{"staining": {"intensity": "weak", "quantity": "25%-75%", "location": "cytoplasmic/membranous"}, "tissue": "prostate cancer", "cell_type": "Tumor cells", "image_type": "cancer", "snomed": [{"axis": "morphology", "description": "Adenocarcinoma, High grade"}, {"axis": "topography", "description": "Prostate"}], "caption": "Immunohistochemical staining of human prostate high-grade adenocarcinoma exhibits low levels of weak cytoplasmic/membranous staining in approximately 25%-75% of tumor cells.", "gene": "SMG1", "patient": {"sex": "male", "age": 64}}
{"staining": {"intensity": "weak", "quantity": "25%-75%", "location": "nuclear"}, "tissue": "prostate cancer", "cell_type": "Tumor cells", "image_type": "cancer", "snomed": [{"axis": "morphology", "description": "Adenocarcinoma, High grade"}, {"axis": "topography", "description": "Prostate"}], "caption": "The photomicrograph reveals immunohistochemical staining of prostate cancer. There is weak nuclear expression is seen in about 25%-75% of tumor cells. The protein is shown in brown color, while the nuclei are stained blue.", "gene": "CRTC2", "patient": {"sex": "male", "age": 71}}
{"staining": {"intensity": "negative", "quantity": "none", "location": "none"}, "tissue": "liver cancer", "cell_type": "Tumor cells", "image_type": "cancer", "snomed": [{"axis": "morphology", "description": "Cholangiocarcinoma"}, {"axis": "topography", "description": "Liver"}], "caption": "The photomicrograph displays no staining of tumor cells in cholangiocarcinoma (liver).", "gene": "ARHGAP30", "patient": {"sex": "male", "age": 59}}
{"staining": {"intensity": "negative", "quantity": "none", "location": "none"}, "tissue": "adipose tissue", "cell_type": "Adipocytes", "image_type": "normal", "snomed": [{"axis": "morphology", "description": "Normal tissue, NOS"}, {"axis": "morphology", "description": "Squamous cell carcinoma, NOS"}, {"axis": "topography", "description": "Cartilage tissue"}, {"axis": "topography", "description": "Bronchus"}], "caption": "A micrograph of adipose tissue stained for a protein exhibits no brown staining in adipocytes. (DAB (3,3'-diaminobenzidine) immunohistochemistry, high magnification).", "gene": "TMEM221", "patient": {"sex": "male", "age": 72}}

● ● ● ● ● ● ●

Repeat the material exactly. Begin with its first line and end with the line that has "photomicrograph reveals immunohistochemical".

» Output for this task:
{"staining": {"intensity": "weak", "quantity": "25%-75%", "location": "cytoplasmic/membranous"}, "tissue": "prostate cancer", "cell_type": "Tumor cells", "image_type": "cancer", "snomed": [{"axis": "morphology", "description": "Adenocarcinoma, High grade"}, {"axis": "topography", "description": "Prostate"}], "caption": "Immunohistochemical staining of human prostate high-grade adenocarcinoma exhibits low levels of weak cytoplasmic/membranous staining in approximately 25%-75% of tumor cells.", "gene": "SMG1", "patient": {"sex": "male", "age": 64}}
{"staining": {"intensity": "weak", "quantity": "25%-75%", "location": "nuclear"}, "tissue": "prostate cancer", "cell_type": "Tumor cells", "image_type": "cancer", "snomed": [{"axis": "morphology", "description": "Adenocarcinoma, High grade"}, {"axis": "topography", "description": "Prostate"}], "caption": "The photomicrograph reveals immunohistochemical staining of prostate cancer. There is weak nuclear expression is seen in about 25%-75% of tumor cells. The protein is shown in brown color, while the nuclei are stained blue.", "gene": "CRTC2", "patient": {"sex": "male", "age": 71}}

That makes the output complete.